Could you count the lines in the data that contain "different"? Reply with the number only.

DATA EXCERPTS =

-*-*-

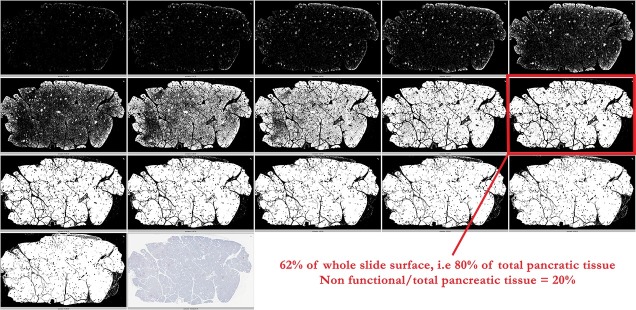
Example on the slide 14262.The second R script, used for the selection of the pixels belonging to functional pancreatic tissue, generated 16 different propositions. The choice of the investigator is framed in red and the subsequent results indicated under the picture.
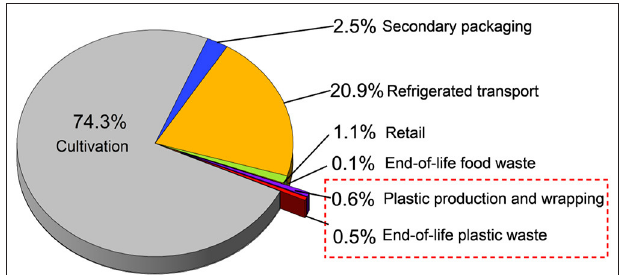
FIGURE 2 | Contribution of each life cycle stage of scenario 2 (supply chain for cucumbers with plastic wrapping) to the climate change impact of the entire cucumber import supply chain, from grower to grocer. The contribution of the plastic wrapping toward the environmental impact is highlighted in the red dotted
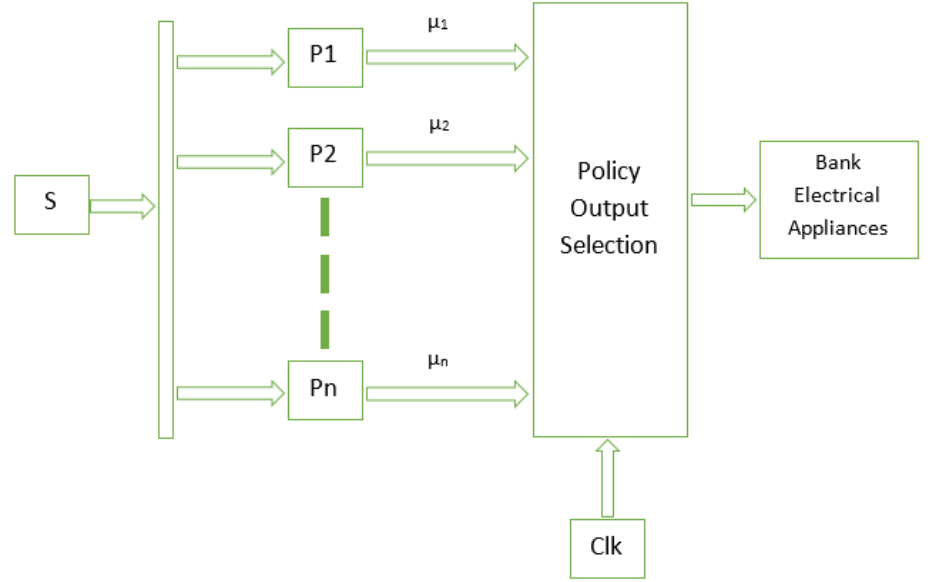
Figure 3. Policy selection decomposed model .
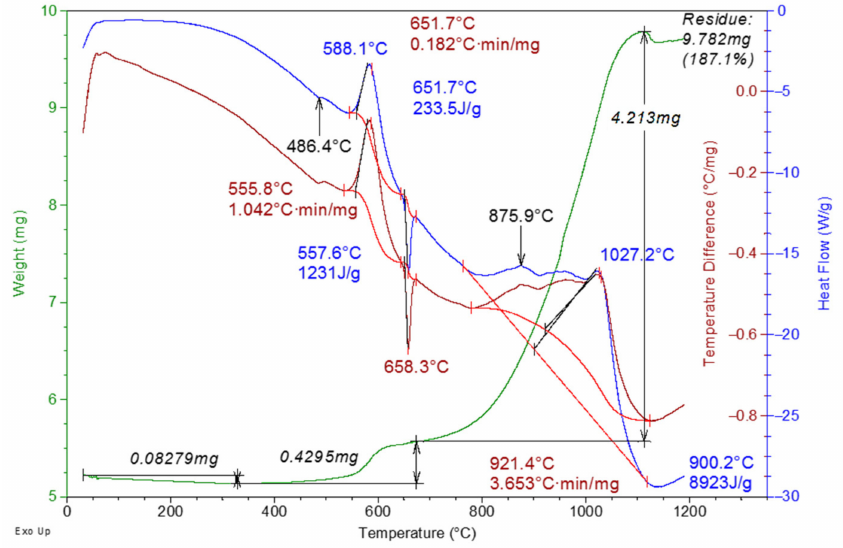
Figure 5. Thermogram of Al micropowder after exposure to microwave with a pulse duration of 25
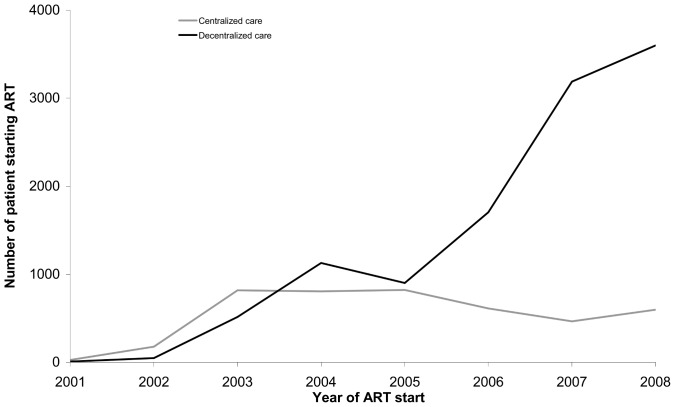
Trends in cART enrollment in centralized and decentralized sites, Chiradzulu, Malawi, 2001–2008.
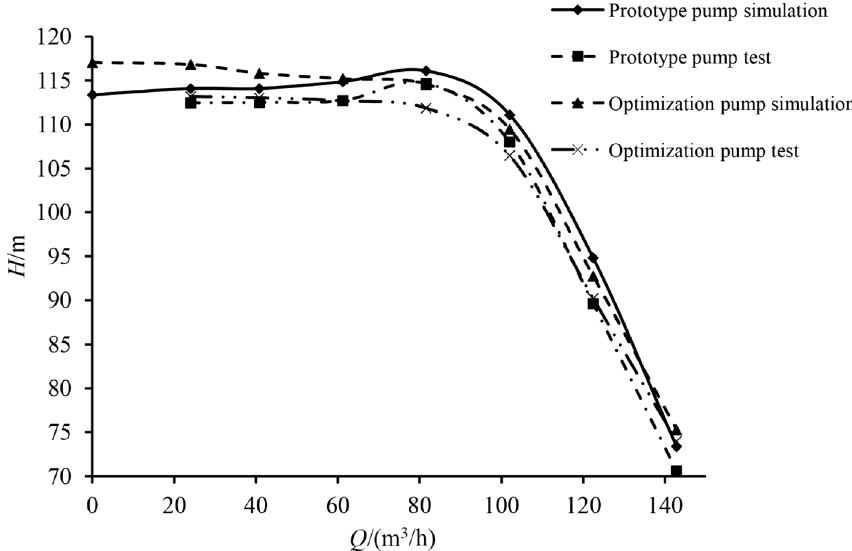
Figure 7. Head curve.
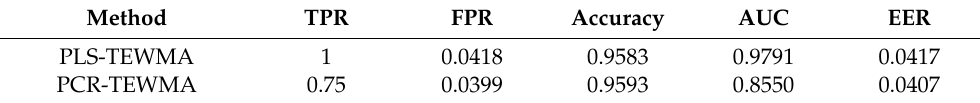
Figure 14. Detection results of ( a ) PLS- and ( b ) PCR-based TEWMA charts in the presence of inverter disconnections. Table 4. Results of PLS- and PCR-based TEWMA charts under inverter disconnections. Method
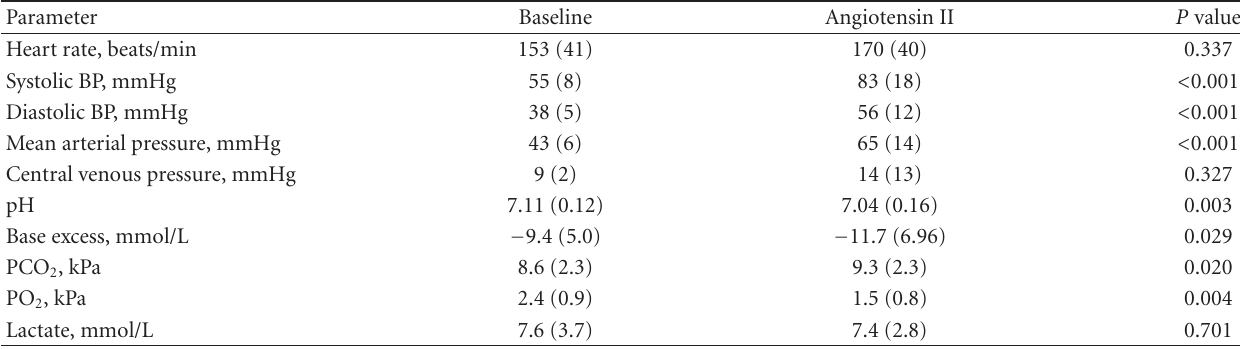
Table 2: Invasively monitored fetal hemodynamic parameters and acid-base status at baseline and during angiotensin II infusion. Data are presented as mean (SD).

-*-*-

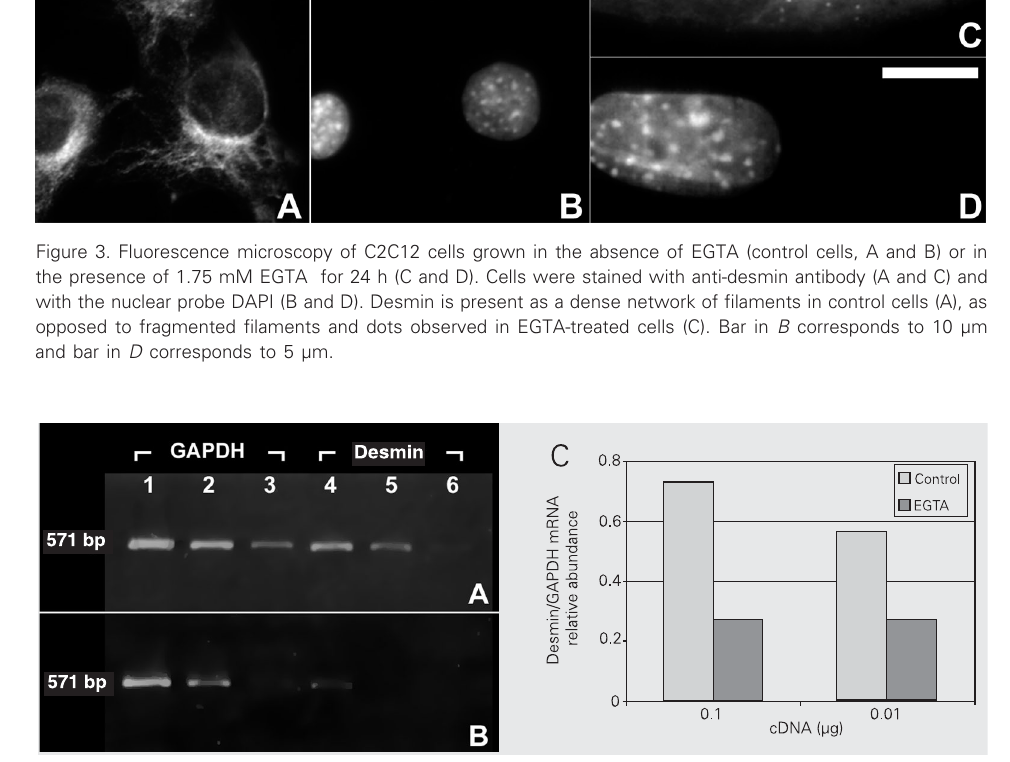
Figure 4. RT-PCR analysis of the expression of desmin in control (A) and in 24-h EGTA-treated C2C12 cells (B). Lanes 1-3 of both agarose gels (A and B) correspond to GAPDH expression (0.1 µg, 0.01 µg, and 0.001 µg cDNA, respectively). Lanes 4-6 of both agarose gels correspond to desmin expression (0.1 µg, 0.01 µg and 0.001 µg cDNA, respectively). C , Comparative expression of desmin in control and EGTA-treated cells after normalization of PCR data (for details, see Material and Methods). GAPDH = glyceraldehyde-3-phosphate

-*-*-

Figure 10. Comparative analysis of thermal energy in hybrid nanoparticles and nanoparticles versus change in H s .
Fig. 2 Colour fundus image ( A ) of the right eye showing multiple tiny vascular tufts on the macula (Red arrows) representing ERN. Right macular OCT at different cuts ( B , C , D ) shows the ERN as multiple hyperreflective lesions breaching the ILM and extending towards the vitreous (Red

-*-*-

RESULT OF THE TASK =
2